Le Super Bowl vu par un non-initié

Le Super Bowl vu par un non-initié

Le 3 février dernier a eu lieu la 53e édition du Super Bowl à Atlanta. Il opposait les Rams de Los Angeles aux Patriots de la Nouvelle-Angleterre. C’est la première fois que je regardais cet événement très médiatisé. Mais j’ai été surpris par l’ennui que ce match m’a procuré. Retour sur l’événement, entre deux bâillements.  

Le Super Bowl. L’événement si beau, si incroyable, si démesuré dont j’ai toujours entendu parler. On me l’avait vendu comme la rencontre sportive de l’année, à laquelle les Américains vouent un culte, et les chiffres me le prouvaient bien. un Américain sur trois regarde le Super Bowl chaque année en moyenne. C’est plus de 100 millions de personnes avec parfois des pics d’audience à 150 millions de téléspectateurs. La seule fois ou j’avais entendu parler du football américain et que cela m’avait intéressé, plus qu’usuellement, c’était lors de l’affaire Colin Kaepernick, où sport et politique s’étaient étroitement mêlés.

 En plus du côté sportif, il y a l’aspect spectaculaire du Super Bowl dont on m’avait beaucoup vanté les mérites, aussi bien avec le show de la mi-temps qu’avec la hype, comme disent les Américains, autour du match. Ainsi, pour la première fois en 18 ans d’existence, j’ai fait l’effort de regarder ce Super Bowl, 53e édition, afin de porter un regard sur ce phénomène dont on m’avait tant fait les louanges.

« L’entrée des gladiateurs »

La première chose que l’on découvre, c’est bien évidemment le Mercedez Benz Stadium, resplendissant et brillant de mille feux au sein de la ville d’Atlanta.
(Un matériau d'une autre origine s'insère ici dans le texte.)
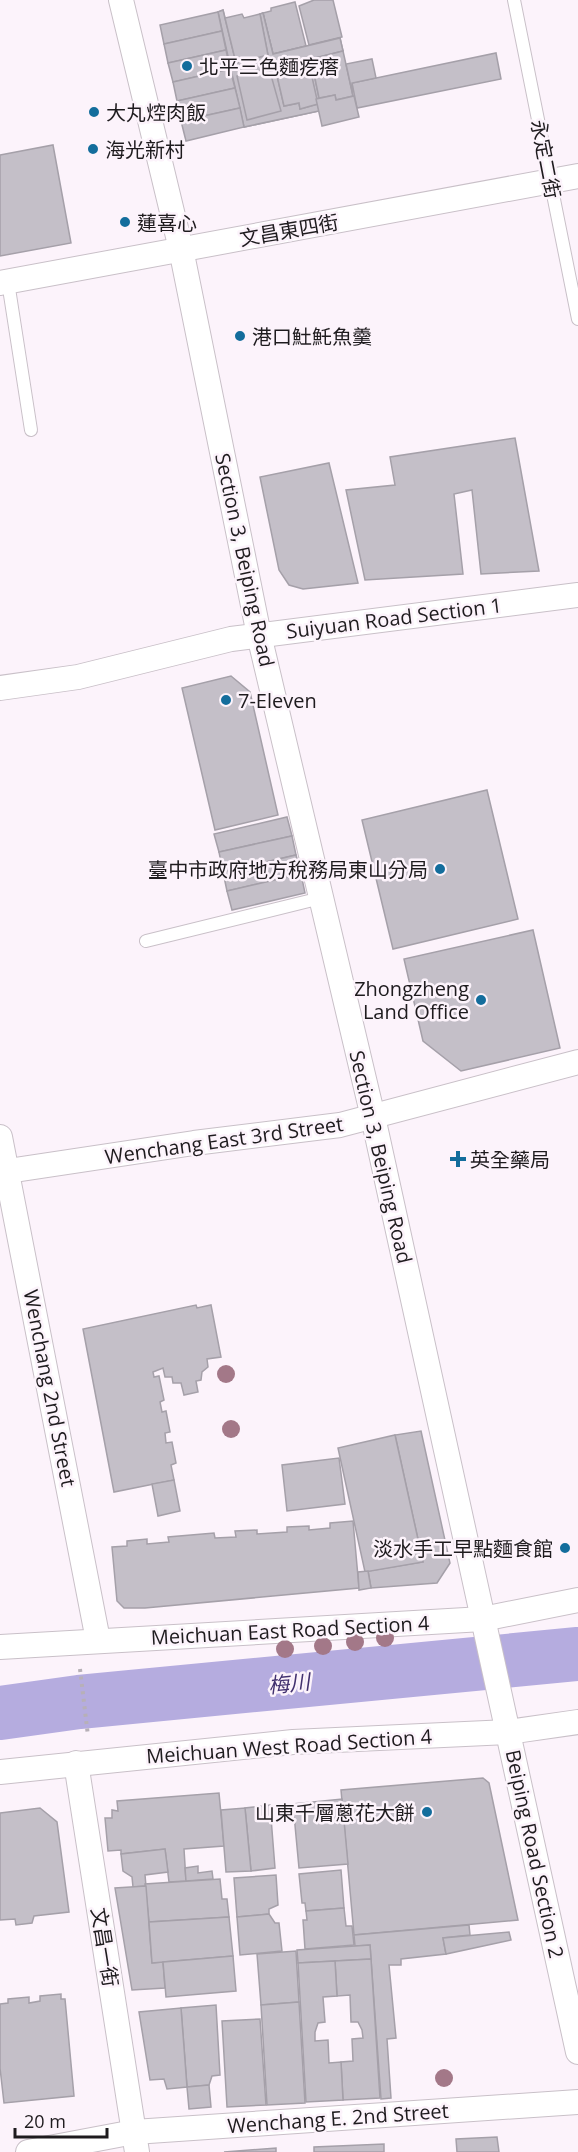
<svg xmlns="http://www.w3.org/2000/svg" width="578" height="2152" font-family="'Open Sans','Noto Sans TC',sans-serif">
  <rect width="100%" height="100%" fill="#fcf3fb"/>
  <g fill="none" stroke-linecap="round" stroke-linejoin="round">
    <path stroke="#b5acdf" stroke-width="54" d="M0,1713L79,1702L578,1654"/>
  </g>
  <g fill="#c4bfc8" stroke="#a5a0a9" stroke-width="1.5" fill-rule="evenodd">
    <path d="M314,0H333L342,37L309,45L299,6Z"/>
    <path d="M295,2L306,46L273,54L263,13L271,11V8Z"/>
    <path d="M223,10L236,63L268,55L260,14L263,13L273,54L340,38L343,51L311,59L319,98L316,99L308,59L275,67L284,106L299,103L300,109L318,104L319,111L244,127L218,12ZM269,68L281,111L247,120L237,76Z"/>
    <path d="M223,10L236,63L268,55L260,14L263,13L273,54L340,38L343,51L311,59L319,98L316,99L308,59L275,67L284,106L299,103L300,109L318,104L319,111L244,127L218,12Z"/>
    <path d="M218,12L222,31L164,44L160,25Z"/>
    <path d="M242,14L244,18L260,14L268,55L236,63L225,18Z"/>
    <path d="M222,31L226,50L168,63L164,44Z"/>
    <path d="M226,50L230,69L173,82L168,63Z"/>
    <path d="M343,51L353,96L336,100L335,95L319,98L311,59Z"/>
    <path d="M496,53L501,79L357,108L352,83Z"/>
    <path d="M308,59L318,104L300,109L299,103L284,106L275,67Z"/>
    <path d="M372,59L376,78L352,83L353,96L346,64Z"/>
    <path d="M269,68L281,111L247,120L237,76Z"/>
    <path d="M230,69L235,88L177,101L173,82Z"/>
    <path d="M235,88L240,108L181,121L177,101Z"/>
    <path d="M335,95L336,100L354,96L359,117L322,126L316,99Z"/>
    <path d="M240,108L244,127L186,141L181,121Z"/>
    <path d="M53,145L71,243L0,256V155Z"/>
    <path d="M515,438L539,571L481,574L472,490L454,494L463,574L365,580L346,490L395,485L390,457Z"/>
    <path d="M329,463L358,583L303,589L289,585L279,570L260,477Z"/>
    <path d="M231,676L250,692L278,815L215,830L182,688Z"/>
    <path d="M487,790L518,919L393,949L362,820Z"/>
    <path d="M287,817L292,836L219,852L214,834Z"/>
    <path d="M292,836L296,855L223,872L219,852Z"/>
    <path d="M296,855L301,874L227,891L223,872Z"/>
    <path d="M301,874L305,893L232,910L227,891Z"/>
    <path d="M533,930L560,1048L461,1071L423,1041L404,959Z"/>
    <path d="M196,1305L197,1308L211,1305L221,1357L207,1359L208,1367L202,1372L201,1380L196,1381L198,1392L184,1395L181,1383H173L172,1377H165L163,1368L153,1372L154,1377L159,1376L164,1400L160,1402L162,1412L166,1411L170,1432L165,1433L166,1443L172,1442L176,1463L171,1465L174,1480L114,1492L83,1329Z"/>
    <path d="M421,1431L450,1563L437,1583L371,1588L368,1571L423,1562L395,1435Z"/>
    <path d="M395,1435L423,1562L365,1572L338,1448Z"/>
    <path d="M339,1458L345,1504L287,1511L282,1465Z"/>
    <path d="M174,1480L180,1511L158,1516L152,1484Z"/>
    <path d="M353,1521L359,1588L145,1608H124L117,1601L112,1547L127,1546V1541L147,1539V1544L169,1542L168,1537L214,1533L215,1538L236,1537L235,1531L257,1530V1534L287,1532V1527L309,1526V1530L330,1528V1523Z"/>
    <path d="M368,1571L371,1588L359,1590L358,1572Z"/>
    <path d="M483,1778L489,1783L518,1920L354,1935L341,1790Z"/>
    <path d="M219,1793L224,1846L184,1849L186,1881L169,1882L165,1849L121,1854V1850L108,1851L105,1818H112V1810L118,1811L117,1801Z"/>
    <path d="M342,1799L348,1864L299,1868L293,1804Z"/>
    <path d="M270,1805L275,1868L251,1871L245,1808Z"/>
    <path d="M40,1808L57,1822L69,1912L34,1916L32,1923L16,1925L15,1919L0,1920V1813Z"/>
    <path d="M245,1808L251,1871L226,1872L221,1810Z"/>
    <path d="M165,1849L168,1872L145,1875L146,1886L133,1887L132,1877L123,1871L121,1854Z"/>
    <path d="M198,1866V1873L212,1871L213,1879L186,1881L185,1868Z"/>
    <path d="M341,1870L344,1908L306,1911L305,1903H302L299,1874Z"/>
    <path d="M276,1875L278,1905L269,1909V1914L237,1917L234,1878Z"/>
    <path d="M220,1879L222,1899H227L229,1917L149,1922L145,1884Z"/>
    <path d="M146,1886L152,1963L163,1962L165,1988L132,1990L115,1888Z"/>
    <path d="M344,1908L346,1926H352L354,1945L305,1949L303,1920H307L306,1911Z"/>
    <path d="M269,1914L275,1923H279L282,1951L240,1955L237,1917Z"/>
    <path d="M229,1917L233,1956L152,1963L149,1922Z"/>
    <path d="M469,1925L470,1935L443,1938L446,1954L401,1959V1965H389L396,2038L387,2039L391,2098L381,2099L370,1945L355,1946L354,1935Z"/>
    <path d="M509,1932L511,1940L446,1954L443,1938Z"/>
    <path d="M370,1945L371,1959L298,1963L297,1950Z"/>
    <path d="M296,1951L299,2002L261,2005L257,1954Z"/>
    <path d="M233,1956L236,1991L166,1997L163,1962Z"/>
    <path d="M371,1959L380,2098L343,2100L341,2062L353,2061L352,2039L363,2038L362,2030L358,2022H351L350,1995L337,1996L335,1961Z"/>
    <path d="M335,1961L337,1996L323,1997L325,2022L318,2023L315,2032V2041L328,2040L329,2063L341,2062L343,2100L306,2102L298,1963Z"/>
    <path d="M61,1994V1999H65L74,2096L4,2103L0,2068V2004L8,2003V1999L29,1997V2003L40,2001V1996Z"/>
    <path d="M299,2002L305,2103L267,2105L261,2005Z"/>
    <path d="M216,2005L220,2075L212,2076L209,2085L187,2087L181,2008Z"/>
    <path d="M181,2008L187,2087L167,2089L164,2079L150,2080L139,2012Z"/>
    <path d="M260,2019L266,2105L227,2107L222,2021Z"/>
    <path d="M209,2085L211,2107L189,2109L187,2087Z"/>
    <path d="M497,2137L499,2152H457L456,2139Z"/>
    <path d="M384,2144V2152H314V2147Z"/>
    <path d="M276,2148V2152H224Z"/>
  </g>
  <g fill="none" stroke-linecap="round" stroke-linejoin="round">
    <g stroke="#c9c0c8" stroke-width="14">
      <g id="lane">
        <path d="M514,0L578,319"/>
        <path d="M8,282L31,430"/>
        <path d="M146,941L321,898"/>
      </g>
    </g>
    <g stroke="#c9c0c8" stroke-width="26">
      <g id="street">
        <path d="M121,0L181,249L259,635L373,1117L578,2052"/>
        <path d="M0,283L578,176"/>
        <path d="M0,688L78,677L231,639L578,595"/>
        <path d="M0,1137L98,1640"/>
        <path d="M8,1171L194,1143L340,1125L578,1062"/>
        <path d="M0,1647L483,1619L578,1600"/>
        <path d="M76,1763L137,2152"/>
        <path d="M0,1772L293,1742L508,1732L578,1722"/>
        <path d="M28,2152L134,2132L578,2102"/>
      </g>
    </g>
    <path stroke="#b7b0b7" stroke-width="4" stroke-dasharray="3 4.5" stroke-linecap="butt" d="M80,1669L88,1736"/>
    <use href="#lane" stroke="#fff" stroke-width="12"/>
    <use href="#street" stroke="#fff" stroke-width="24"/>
  </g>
  <g fill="#a37888">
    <circle cx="226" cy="1374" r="9"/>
    <circle cx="231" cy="1429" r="9"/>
    <circle cx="385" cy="1638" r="9"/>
    <circle cx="355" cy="1642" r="9"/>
    <circle cx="323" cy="1646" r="9"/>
    <circle cx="285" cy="1649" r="9"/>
    <circle cx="444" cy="2078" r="9"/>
  </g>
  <g fill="#136d9c" stroke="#fcf3fb" stroke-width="2">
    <circle cx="187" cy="66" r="6"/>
    <circle cx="94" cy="112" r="6"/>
    <circle cx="93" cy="149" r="6"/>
    <circle cx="125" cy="222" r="6"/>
    <circle cx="240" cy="336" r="6"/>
    <circle cx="226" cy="700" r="6"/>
    <circle cx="440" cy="869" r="6"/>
    <circle cx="481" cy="1000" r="6"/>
    <path d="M455 1150h6v6h6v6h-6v6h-6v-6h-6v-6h6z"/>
    <circle cx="565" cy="1548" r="6"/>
    <circle cx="427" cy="1812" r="6"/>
  </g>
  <g text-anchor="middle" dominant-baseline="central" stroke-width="5" stroke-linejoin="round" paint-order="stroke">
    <g font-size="20" fill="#1e1b1e" stroke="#fcf3fb" text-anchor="start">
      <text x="199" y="66">北平三色麵疙瘩</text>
      <text x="106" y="112">大丸焢肉飯</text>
      <text x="105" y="149">海光新村</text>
      <text x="137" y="222">蓮喜心</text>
      <text x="252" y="336">港口𩵚魠魚羹</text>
      <text x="238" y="700">7-Eleven</text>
      <text x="428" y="869" text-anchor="end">臺中市政府地方稅務局東山分局</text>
      <text x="469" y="988" text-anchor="end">Zhongzheng<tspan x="469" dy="23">Land Office</tspan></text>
      <text x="470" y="1159">英全藥局</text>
      <text x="553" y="1548" text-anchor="end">淡水手工早點麵食館</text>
      <text x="415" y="1812" text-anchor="end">山東千層蔥花大餅</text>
    </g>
    <g font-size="20" fill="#1e1b1e" stroke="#fcf3fb">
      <text transform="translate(546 159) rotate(79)">永定二街</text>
      <text transform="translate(289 230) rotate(-10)">文昌東四街</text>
      <text transform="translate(245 560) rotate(78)">Section 3, Beiping Road</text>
      <text transform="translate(394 618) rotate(-7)">Suiyuan Road Section 1</text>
      <text transform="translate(224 1140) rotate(-8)">Wenchang East 3rd Street</text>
      <text transform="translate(381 1157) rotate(77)">Section 3, Beiping Road</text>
      <text transform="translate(50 1388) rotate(79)">Wenchang 2nd Street</text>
      <text transform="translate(290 1630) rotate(-3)">Meichuan East Road Section 4</text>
      <text transform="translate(289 1746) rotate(-4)">Meichuan West Road Section 4</text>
      <text transform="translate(535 1854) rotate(78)">Beiping Road Section 2</text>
      <text transform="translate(105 1947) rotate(81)">文昌一街</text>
      <text transform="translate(338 2118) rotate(-4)">Wenchang E. 2nd Street</text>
    </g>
    <g font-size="21" font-style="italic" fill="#42316f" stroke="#fcf3fb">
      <text transform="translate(289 1683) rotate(-6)">梅川</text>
    </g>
  </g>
  <path d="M15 2128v9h92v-9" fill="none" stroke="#1e1b1e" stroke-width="3"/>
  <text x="24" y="2128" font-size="18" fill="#1e1b1e" stroke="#fcf3fb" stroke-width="4.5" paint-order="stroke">20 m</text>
</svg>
Il possède un écran géant circulaire à son sommet comme je n’en avais jamais vu auparavant. Il diffuse des vidéos sur les Rams et les Patriots, qui vont se livrer à un duel au sommet (ou du moins, c’est ce que j’espérais à ce moment là). Après quelques minutes où la hype continuait de monter, arrive le moment tant attendu, l’entrée en fanfare des deux équipes.

« L’entrée des gladiateurs ». Comme le commentateur a si bien su la nommer, elle se fait d’abord par la rituelle haie d’honneur des pom pom girls (et pom pom boys, pour la première fois) au milieu d’effets pyrotechniques et autres effets tout aussi grandiloquents. Une fois les deux équipes en place, le match pouvait enfin commencer. Et l’ennui qui va avec.

Deux Pom Pom boys s’invitent au Super Bowl : Source : Sport24-LeFigaro

Un match pas si super que ça ?

Même s’il s’agissait là de ma première expérience avec le football américain, je m’attendais à vibrer un minimum. La discipline m’est étrangère, mais je suis de ceux qui passent un excellent dimanche après-midi lors d’une finale de Roland Garros. Ou de ceux qui se lèvent plus tôt le matin pour regarder les Jeux Olympiques, et cela quelque soit la familiarité que je peux avoir avec ces rendez-vous.

 Mais là, l’événement aux 110 millions de téléspectateurs n’a su créer chez moi autre chose que de l’ennui. Et les échos que j’ai entendu du match provenant d’individus bien plus spécialistes en la matière que moi, me confortent dans mon sentiment.

De mon œil novice toujours, les phases d’attaque/défense se succédaient et se ressemblaient, personne n’arrivait à faire la différence. Les Patriots, grands favoris, avaient la possession. Aucune des deux équipes n’a su faire la percée incroyable menant au touchdown qui fait lever tout le stade. Le show de la mi-temps assuré par Travis Scott, notammen,t arriva à point nommé pour me sauver de ma détresse. Puis s’ensuivirent les deux quarts-temps finaux durant lesquels les Patriots ont su marquer le seul touchdown de la rencontre, leur octroyant leur 6e victoire dans un Super Bowl. Mais après tout, le sport n’est pas fait que d’actions fulgurantes et de gestes tous plus surprenants les uns que les autres. Ce Super Bowl nous le montre bien, et il faut savoir s’en contenter.